**Task description:**
Echo the stretch of items from the start through the line containing "Comparing the boxes", with both ends included.

**Information supplied:**
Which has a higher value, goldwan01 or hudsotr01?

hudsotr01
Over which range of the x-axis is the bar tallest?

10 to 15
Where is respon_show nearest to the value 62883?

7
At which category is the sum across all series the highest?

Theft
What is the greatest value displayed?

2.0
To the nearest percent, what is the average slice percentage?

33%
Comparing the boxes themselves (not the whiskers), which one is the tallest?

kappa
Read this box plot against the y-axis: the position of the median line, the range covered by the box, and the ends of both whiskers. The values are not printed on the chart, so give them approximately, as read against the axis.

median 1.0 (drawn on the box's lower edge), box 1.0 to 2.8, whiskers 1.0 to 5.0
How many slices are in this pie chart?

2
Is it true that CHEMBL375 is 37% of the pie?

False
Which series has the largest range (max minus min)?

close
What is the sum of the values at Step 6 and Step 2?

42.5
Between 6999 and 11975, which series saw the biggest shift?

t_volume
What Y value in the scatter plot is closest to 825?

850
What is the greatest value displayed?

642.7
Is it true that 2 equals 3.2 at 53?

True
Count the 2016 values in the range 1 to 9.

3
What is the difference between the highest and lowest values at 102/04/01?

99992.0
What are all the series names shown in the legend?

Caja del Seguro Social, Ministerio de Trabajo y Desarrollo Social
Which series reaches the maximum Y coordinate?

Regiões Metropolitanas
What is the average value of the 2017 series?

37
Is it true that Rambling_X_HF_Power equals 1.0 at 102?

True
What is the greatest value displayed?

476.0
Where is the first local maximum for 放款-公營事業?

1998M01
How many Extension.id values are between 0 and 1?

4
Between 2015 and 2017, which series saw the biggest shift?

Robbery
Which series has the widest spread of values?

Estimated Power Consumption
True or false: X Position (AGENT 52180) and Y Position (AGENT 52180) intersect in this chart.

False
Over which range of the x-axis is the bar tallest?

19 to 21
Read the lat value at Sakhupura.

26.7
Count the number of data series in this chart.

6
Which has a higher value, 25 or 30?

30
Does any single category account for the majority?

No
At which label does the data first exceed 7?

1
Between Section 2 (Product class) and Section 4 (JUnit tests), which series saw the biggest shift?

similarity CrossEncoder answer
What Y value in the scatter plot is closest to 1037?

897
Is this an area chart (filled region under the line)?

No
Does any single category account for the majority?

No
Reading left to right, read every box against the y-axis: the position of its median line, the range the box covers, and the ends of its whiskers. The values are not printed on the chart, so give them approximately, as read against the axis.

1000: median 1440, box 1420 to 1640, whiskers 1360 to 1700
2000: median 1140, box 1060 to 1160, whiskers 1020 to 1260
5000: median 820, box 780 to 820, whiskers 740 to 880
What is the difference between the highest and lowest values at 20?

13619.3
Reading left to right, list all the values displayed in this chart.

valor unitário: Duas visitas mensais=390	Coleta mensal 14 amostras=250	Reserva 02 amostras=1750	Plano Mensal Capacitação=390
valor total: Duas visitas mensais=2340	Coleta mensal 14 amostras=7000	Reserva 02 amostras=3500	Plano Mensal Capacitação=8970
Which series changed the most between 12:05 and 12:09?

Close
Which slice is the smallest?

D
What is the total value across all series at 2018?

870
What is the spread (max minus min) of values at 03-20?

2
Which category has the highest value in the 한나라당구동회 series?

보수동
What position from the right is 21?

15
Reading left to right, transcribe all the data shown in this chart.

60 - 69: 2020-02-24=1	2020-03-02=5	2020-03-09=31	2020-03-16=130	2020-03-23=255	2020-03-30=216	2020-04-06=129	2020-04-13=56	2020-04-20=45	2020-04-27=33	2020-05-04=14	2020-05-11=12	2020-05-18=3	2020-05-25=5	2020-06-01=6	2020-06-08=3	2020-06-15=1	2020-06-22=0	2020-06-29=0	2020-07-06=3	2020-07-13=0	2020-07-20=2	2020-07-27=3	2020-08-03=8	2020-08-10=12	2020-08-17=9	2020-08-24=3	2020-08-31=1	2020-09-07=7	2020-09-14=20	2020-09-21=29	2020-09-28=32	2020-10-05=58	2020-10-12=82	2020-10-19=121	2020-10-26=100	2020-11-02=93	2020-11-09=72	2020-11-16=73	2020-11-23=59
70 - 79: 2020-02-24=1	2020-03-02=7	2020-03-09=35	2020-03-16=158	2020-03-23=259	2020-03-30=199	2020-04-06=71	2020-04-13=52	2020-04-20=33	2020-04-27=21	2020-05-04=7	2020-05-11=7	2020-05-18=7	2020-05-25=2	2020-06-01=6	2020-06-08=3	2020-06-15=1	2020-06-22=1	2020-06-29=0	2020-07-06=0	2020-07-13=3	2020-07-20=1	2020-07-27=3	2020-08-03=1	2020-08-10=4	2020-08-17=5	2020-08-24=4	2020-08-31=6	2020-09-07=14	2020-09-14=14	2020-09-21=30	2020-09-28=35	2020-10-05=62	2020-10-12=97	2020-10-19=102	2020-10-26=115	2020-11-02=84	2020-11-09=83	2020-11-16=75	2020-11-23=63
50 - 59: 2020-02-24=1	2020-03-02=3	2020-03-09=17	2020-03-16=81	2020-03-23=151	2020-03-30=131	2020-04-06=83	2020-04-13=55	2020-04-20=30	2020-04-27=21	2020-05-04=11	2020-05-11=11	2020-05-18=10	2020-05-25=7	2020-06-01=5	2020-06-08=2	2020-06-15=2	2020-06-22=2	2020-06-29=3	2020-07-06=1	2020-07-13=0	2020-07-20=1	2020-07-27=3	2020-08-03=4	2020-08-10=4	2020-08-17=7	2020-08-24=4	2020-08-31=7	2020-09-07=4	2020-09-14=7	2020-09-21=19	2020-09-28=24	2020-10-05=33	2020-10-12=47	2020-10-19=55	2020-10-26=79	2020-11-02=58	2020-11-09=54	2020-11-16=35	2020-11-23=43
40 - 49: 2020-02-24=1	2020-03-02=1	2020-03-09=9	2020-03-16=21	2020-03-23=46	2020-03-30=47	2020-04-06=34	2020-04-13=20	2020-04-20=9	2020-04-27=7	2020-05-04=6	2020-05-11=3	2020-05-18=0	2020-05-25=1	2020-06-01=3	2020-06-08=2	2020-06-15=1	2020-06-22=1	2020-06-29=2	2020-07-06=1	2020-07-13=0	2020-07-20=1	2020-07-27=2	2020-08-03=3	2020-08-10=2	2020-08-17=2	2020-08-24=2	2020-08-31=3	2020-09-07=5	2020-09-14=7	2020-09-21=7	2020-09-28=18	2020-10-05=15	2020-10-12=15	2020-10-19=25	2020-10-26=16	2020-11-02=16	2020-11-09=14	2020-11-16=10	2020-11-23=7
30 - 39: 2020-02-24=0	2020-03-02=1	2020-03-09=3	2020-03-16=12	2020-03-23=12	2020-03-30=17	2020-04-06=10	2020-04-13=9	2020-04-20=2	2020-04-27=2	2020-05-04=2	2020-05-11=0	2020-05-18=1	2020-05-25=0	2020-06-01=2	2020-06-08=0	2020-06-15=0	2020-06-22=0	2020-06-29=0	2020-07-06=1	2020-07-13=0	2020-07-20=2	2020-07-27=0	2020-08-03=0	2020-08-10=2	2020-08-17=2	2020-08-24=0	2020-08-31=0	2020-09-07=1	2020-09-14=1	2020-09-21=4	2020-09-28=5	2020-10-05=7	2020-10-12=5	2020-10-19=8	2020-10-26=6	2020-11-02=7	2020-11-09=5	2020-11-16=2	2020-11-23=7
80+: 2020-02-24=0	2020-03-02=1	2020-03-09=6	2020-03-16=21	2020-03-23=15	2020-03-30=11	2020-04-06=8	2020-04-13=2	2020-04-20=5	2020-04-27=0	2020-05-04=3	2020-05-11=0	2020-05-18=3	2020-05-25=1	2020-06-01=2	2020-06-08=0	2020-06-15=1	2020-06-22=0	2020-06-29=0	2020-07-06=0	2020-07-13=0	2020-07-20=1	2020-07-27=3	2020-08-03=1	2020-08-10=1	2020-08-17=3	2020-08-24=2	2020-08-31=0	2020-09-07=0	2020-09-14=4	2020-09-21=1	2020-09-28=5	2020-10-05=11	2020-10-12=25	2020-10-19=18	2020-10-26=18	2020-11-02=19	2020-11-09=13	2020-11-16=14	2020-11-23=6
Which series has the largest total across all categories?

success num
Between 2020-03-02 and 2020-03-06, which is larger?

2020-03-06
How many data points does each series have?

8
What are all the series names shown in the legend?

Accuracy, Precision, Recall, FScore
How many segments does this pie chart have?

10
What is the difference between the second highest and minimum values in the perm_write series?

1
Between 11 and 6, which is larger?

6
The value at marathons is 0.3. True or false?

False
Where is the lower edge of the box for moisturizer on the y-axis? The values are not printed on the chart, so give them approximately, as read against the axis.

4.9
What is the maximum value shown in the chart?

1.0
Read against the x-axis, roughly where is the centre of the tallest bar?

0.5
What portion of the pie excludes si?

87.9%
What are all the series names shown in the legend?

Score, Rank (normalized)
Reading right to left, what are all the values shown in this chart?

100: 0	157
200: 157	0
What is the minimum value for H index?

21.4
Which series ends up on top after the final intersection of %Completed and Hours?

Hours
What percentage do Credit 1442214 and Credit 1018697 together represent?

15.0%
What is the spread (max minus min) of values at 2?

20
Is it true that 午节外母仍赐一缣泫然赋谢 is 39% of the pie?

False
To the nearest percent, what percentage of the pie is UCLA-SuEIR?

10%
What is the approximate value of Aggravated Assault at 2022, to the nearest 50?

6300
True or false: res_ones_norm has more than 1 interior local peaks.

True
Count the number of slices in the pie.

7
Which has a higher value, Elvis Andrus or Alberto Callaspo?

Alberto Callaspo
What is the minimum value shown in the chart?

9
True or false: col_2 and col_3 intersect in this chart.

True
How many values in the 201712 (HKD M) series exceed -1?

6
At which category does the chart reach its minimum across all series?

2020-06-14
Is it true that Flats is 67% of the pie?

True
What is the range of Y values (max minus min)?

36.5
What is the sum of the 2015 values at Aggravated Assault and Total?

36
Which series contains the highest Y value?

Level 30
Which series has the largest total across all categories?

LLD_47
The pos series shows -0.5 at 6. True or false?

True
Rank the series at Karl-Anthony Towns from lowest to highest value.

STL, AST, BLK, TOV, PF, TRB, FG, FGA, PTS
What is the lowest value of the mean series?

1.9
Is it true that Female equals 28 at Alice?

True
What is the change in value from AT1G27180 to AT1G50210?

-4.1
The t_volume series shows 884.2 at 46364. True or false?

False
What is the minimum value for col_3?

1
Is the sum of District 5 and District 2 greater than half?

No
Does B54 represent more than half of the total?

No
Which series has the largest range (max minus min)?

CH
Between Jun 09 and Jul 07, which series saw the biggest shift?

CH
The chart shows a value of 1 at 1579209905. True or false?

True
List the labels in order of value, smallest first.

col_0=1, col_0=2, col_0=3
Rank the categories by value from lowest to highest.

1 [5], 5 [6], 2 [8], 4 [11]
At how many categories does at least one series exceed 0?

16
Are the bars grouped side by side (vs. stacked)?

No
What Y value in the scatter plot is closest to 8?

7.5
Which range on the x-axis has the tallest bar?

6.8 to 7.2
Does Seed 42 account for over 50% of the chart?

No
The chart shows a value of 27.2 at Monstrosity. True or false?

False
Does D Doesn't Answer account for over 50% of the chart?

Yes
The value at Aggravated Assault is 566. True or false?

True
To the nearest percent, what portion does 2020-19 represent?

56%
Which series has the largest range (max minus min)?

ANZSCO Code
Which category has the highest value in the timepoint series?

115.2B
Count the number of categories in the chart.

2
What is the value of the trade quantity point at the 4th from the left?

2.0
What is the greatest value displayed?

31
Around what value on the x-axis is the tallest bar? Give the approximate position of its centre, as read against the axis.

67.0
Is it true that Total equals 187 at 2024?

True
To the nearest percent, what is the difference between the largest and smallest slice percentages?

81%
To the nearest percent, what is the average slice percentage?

**Result of this exercise:**
Which has a higher value, goldwan01 or hudsotr01?

hudsotr01
Over which range of the x-axis is the bar tallest?

10 to 15
Where is respon_show nearest to the value 62883?

7
At which category is the sum across all series the highest?

Theft
What is the greatest value displayed?

2.0
To the nearest percent, what is the average slice percentage?

33%
Comparing the boxes themselves (not the whiskers), which one is the tallest?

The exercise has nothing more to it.